NASCAR opens with a Bang
The snicker goes that NASCAR, which starts the season with its version of the Super Bowl instead of ending the year with it, is a backward sport.
After Sunday's Daytona 500, NASCAR's detractors were handed additional ammunition. Jimmie Johnson, the race winner, was doused with champagne, and his No. 48 Chevrolet was put on display at Daytona yesterday just a little more than a week after the same car failed postqualifying inspection. Chad Knaus, the No. 48 team's crew chief and a repeat offender, was booted for cheating, reduced to a congratulatory off-site phone call to his driver Sunday.
Tony Stewart, who decried aggressive driving during the Bud Shootout exhibition race and whose concerns persuaded NASCAR to police the tactic of bump-drafting during the Daytona 500, was one of the more hot-headed drivers, punting Matt Kenseth -- intentionally, according to the driver of the No. 17 Ford.
While the veterans were expected to dominate, rookie Clint Bowyer drafted behind Dale Earnhardt Jr., the 2004 Daytona 500 winner, and scored a sixth-place finish. Three-time Daytona 500 winner Jeff Gordon finished 26th after a bump with Stewart and a late-race collision with Kurt Busch. Race officials, who often call for cautions at the first sight of debris, didn't drop the yellow flag despite the raindrops that were falling on the 2.5-mile superspeedway.
Upside-down. Inside-out. But that's what makes the Daytona 500, like most Nextel Cup races, the circus-like spectacle that enchants its followers. As in last fall's Sylvania 300 at New Hampshire International Speedway, when Robby Gordon flung his helmet at Michael Waltrip's door and Kasey Kahne defiantly parked his car in the path of Kyle Busch, there were feuds -- Stewart vs. Kenseth, Jeff Green vs. Dale Jarrett, Jamie McMurray vs. Kurt Busch -- between the sport's stars that would make pro wrestlers scramble to take notes.

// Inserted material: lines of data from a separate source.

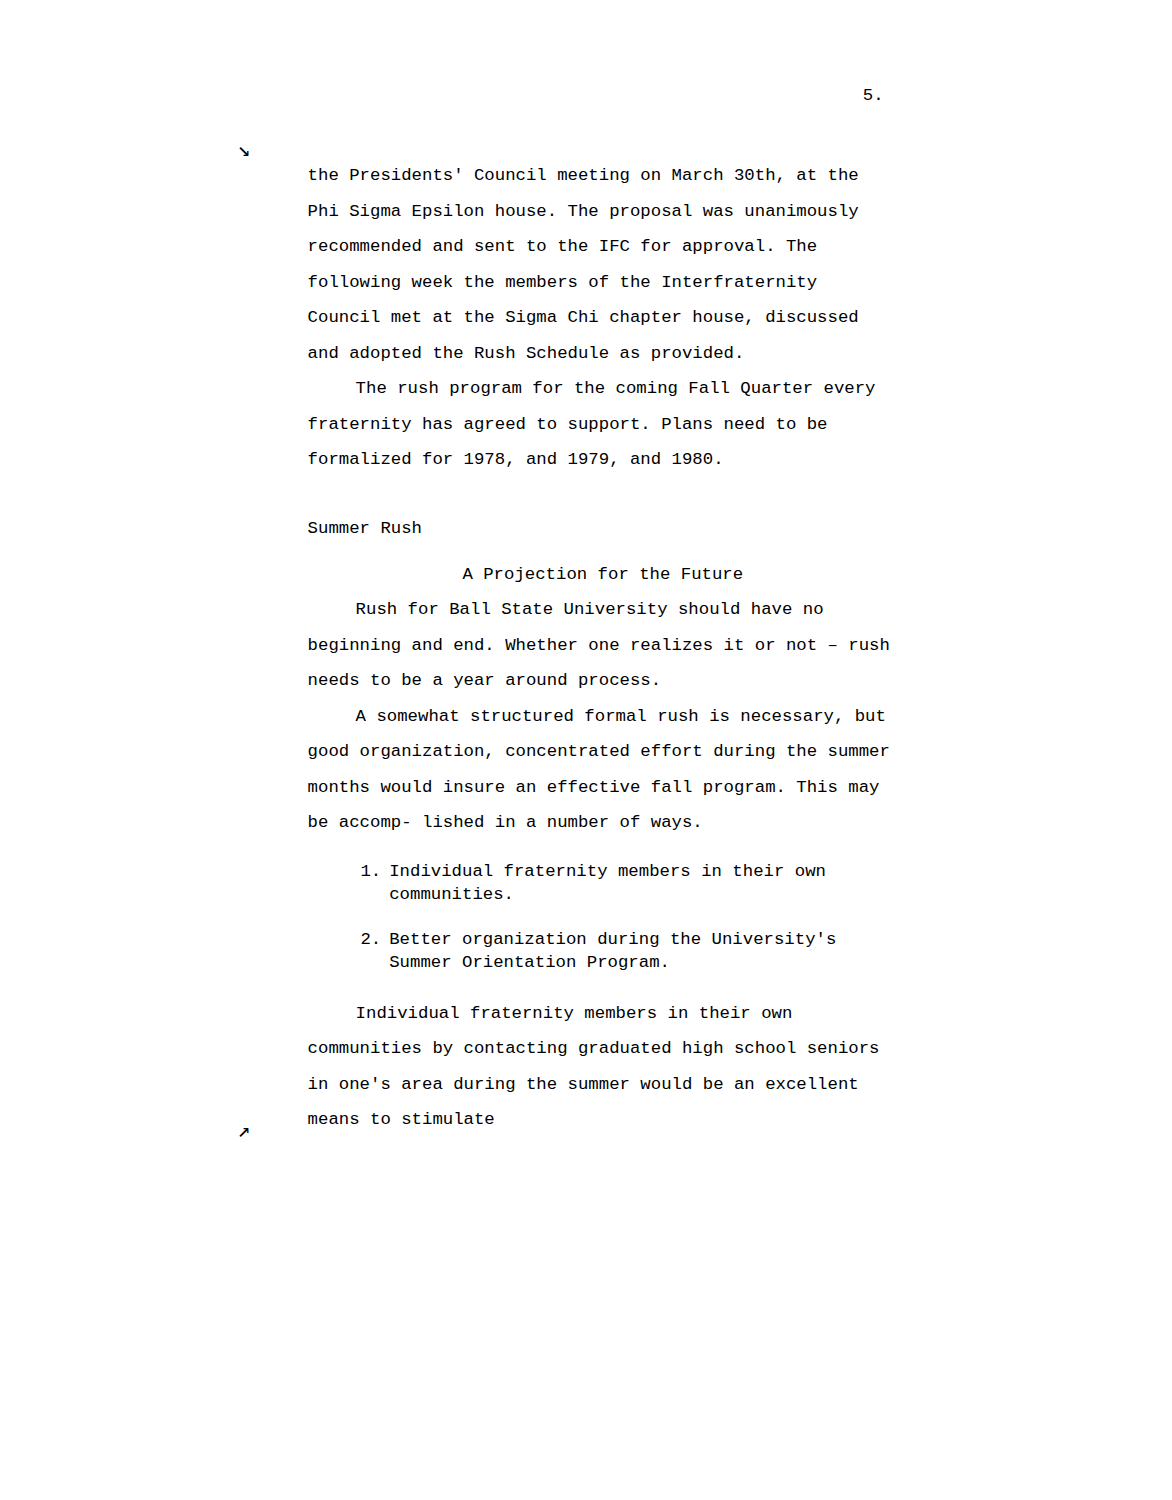↘
↗
5.
the Presidents' Council meeting on March 30th, at the Phi Sigma Epsilon house. The proposal was unanimously recommended and sent to the IFC for approval. The following week the members of the Interfraternity Council met at the Sigma Chi chapter house, discussed and adopted the Rush Schedule as provided.
The rush program for the coming Fall Quarter every fraternity has agreed to support. Plans need to be formalized for 1978, and 1979, and 1980.
Summer Rush
A Projection for the Future
Rush for Ball State University should have no beginning and end. Whether one realizes it or not – rush needs to be a year around process.
A somewhat structured formal rush is necessary, but good organization, concentrated effort during the summer months would insure an effective fall program. This may be accomp- lished in a number of ways.
1. Individual fraternity members in their own
communities.
2. Better organization during the University's
Summer Orientation Program.
Individual fraternity members in their own communities by contacting graduated high school seniors in one's area during the summer would be an excellent means to stimulate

There was a junior version of the Big One, the kind of multi-car wreck that often takes place in restrictor-plate races, when the No. 99 Ford of Carl Edwards ended up front wheels-first on top of the No. 45 of Kyle Petty, giving the Roush Racing driver a last-place showing.
Amid the drama, a race actually took place, featuring the 190-mile-per-hour decisions, strategy, and teamwork that make the Daytona 500, as in Spanish, an upside-down exclamation point that kicks off the season. At Daytona and Talladega Superspeedway, the fastest of NASCAR's tracks, cars must work together in the draft. A driver who takes off without a partner quickly gets left with exhaust fumes in his face.
Leading up to the race, Stewart explained how a driver must earn trust to be successful at Daytona.
''When I started in this series, I couldn't get people to draft with me either," Stewart said last Friday. ''You have to trust the people you're around, especially when it's the biggest race of the year. You're not just going to go out there if you see somebody with yellow stripes [required of rookies on their rear bumpers] and think, 'OK, I'm going to trust this kid that doesn't have a lot of experience here with my racecar.' "
Such is the fate that befell Kyle Busch, the younger brother of the 2004 Cup champion, who finished 23d. The Hendrick Motorsports pilot has been criticized by fellow drivers for his aggressive driving -- he tangled with Stewart late in Sunday's race -- and as a result, was often left hanging when he was seeking a drafting partner.
''I didn't have much help out there today except for my brother Kurt," said the second-year driver. ''In fact, he was my only help."
Ryan Newman, the second-place finisher, tried to overtake Johnson on the last lap by taking the high line. Newman thought he'd get a push from Casey Mears, but the third-place driver stayed on the bottom to block a charging Elliott Sadler. Without help up high, Newman didn't have enough momentum to catch Johnson.
''Unfortunately, Casey didn't decide to follow through with that," Newman said. ''He gave me a good shove to get me out of the way but didn't go with us."
Newman had to try the high line because Johnson, with team engineer Darian Grubb taking Knaus's seat atop the pit box, was blocking down low, the left-side tires of the No. 48 Chevy hugging the yellow line. Johnson said that staking a claim to the bottom groove was the key to winning the race, his first Daytona 500 victory and sixth for team owner Rick Hendrick, who placed two of his vehicles in the top 10.
Meanwhile, the Roush Racing powerhouse, which placed all five cars in the Chase for the Cup last season, had a rotten day. Mark Martin had the best performance for team owner Jack Roush, a 12th-place finish. Edwards, last year's third-place driver in the points standings, completed only 78 laps Sunday and is already 151 points behind Johnson as the series travels to Fontana, Calif., for Sunday's Auto Club 500.
And so the Cup transporters roll on, steaming their way to and from their shops in the greater Charlotte area, arriving in New Hampshire in five months for the New England 300 at NHIS. Between now and then, as the Daytona 500 proved, there's only one thing race fans can expect: the unexpected.